Future Fund's new CIO lays out organisational priorities

Ben Samild unveils a strategy of adaptability, collaboration, and resilience amid a changing global investment landscape, in his first public address as chief investment officer of Australia's sovereign wealth fund.
Future Fund's new CIO lays out organisational priorities

In his first public address since taking the helm in August, Ben Samild, chief investment officer of Australia’s Future Fund, laid out his vision for the A$205 billion ($131 billion) sovereign wealth fund that underscores a radical shift towards collaboration and inclusion.

"We do this fantastically interesting thing and get paid for it. It’s a joyous privilege and it means something to so many people — to colleagues and their families, to Australian taxpayers and their families, and to future generations who will inherit this country," said Samild at the Conexus Fiduciary Investors Symposium on November 13.

Ben Samild
Future Fund

"The Future Fund strengthens the Commonwealth’s credit rating. It bolsters the government’s balance sheet. And it offsets national debt and reduces future financial liabilities — that's less tax for every Australian to have to pay, well into the future," said Samild.

Samild highlighted the importance of fostering curiosity, collaboration, and purpose across the agency for the pursuit of superior long-term investment returns.

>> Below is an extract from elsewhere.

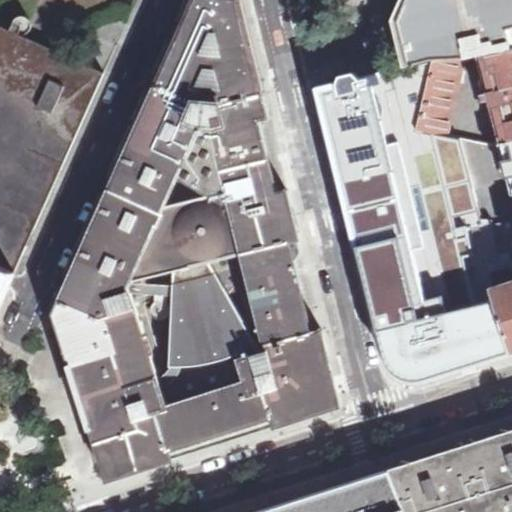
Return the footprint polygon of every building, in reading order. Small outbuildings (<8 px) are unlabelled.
[(271,117),(269,109),(267,101),(241,0),(196,0),(56,314),(81,394),(110,480),(343,406),(323,330),(314,331),(312,324),(310,318),(291,242),(301,239),(289,190),(279,193),(261,120),(271,117)] [(511,0),(408,0),(399,23),(413,66),(437,60),(464,59),(476,59),(484,56),(511,48),(511,0)] [(59,178),(106,73),(0,25),(0,263),(17,271),(27,252),(59,178)] [(505,143),(511,141),(511,48),(484,56),(505,143)] [(464,59),(437,60),(420,132),(448,137),(464,59)] [(511,352),(511,351),(511,346),(493,284),(492,270),(492,267),(498,265),(497,254),(494,223),(494,219),(483,218),(474,187),(461,140),(448,137),(420,132),(437,60),(413,66),(321,89),(376,316),(387,358),(390,366),(393,369),(401,376),(406,379),(417,380),(429,379),(428,376),(438,373),(439,375),(469,366),(491,359),(490,357),(495,355),(500,353),(500,356),(502,355),(501,353),(510,350),(511,352)] [(511,141),(505,143),(494,146),(461,140),(474,187),(510,177),(510,179),(511,178),(511,141)] [(511,220),(494,223),(497,254),(511,251),(511,220)] [(492,267),(492,270),(511,265),(511,264),(511,251),(497,254),(498,265),(492,267)] [(0,263),(0,310),(17,271),(0,263)] [(511,346),(511,277),(493,284),(511,346)] [(511,430),(505,432),(447,451),(392,469),(409,511),(489,511),(511,504),(511,430)] [(256,511),(409,511),(392,469),(361,479),(360,479),(354,481),(352,481),(256,511)]
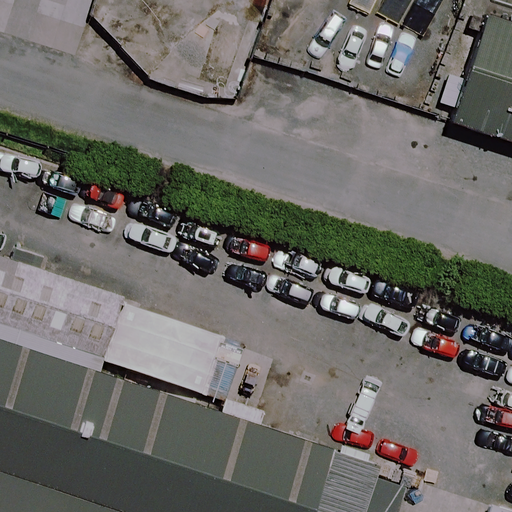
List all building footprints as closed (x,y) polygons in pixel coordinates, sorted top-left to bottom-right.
[(511,28),(474,16),(440,122),(511,145),(511,28)] [(118,297),(0,258),(0,340),(94,371),(118,297)] [(0,511),(309,511),(331,448),(94,371),(0,340),(0,511)] [(511,416),(485,492),(511,501),(511,416)] [(511,511),(484,503),(480,511),(511,511)]
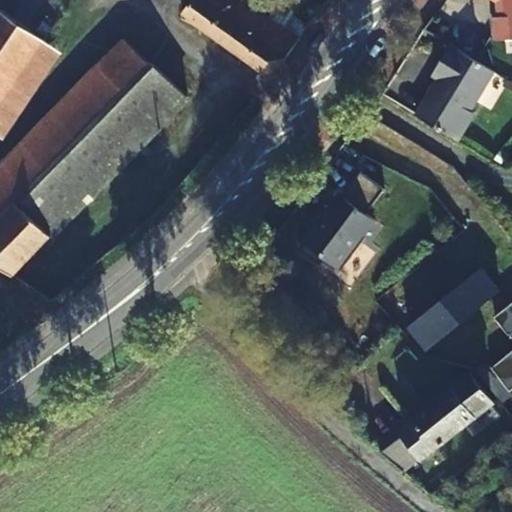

His key focus is to ensure strong risk-adjusted returns through a sense of connection and inclusion amongst the team.

"Connection and inclusion are vital to the success of our model. It is how we most effectively leverage diverse perspectives and the firehose of data, information, and insight that comes into the Future Fund every single day," he said.

His remarks signal a departure from the more traditional, competitive norms that have dominated the industry, pointing to a new era of cooperation and shared purpose in Australia's financial landscape.


The Future Fund was established in 2006 with an initial A$60.5 billion and has grown to A$205 billion today, with an additional A$60 billion managed for the Commonwealth Government across six other public interest funds.

Samild describes his appointment as being about an evolution rather than a revolution, with the Future Fund maintaining around 30% in listed equity exposure and 60% in equivalent equity exposure. The focus is on adding incremental value through asset allocation changes and asset selection success, he said.

"My organisational priorities are about facilitating a virtuous circle of learning and improving our probabilities of producing strong long-term results," said Samild.  

He highlighted the recent changes to the investment team, including having two deputy chief investment officers, and a structural change where all sector heads and above sit on the Investment Committee. These changes were made to foster active ownership, participation, and contribution and to leverage diverse perspectives.

“This is definitely not the textbook ideal size for efficient decision making. But at its core, our style of investing makes a deliberate trade-off between efficiency and effectiveness. Effective in our context as a long-term asset owner is not necessarily always efficient,” he said.


As the world emerged from the pandemic, and major themes including inflation, geopolitical challenges, and climate change came to prominence, the Future Fund released two profound position papers: “The New Investment Order”, which was followed by “The Death of Traditional Portfolio Construction?

These views inform Samild’s structures and approaches for his team.

“The world is changing. We have been talking about the changing investment environment for a long time,” he said. “Inflation moving higher, rates following that trend; changes in the geopolitical order; more conflict; the challenge of climate change and re-designing the global energy system, and fiscal expansion are among the big themes we see as the most important influences on our daily investment decisions.”

Most, if not all of these structural forces have come to pass or are at least developing, he said.

“In the face of this, we have tried to build as much resilience into the portfolio as we can while we try to work through big questions like: What level of real rates can the international economy and global government finances sustain?” said Samild.

The answer to these questions, he believes, holds the key to the next evolution of their $A$255 billion portfolio and the seven public interest funds in their care.

Despite the challenges ahead, Samild remains confident. "The Future Fund investment culture is a created comparative advantage that complements our endowed advantages. It must be nurtured, evolved, and developed every day and it will always be a bit confusing; a bit ambiguous; a bit frustrating; but if done well, [then very] joyous and ultimately successful."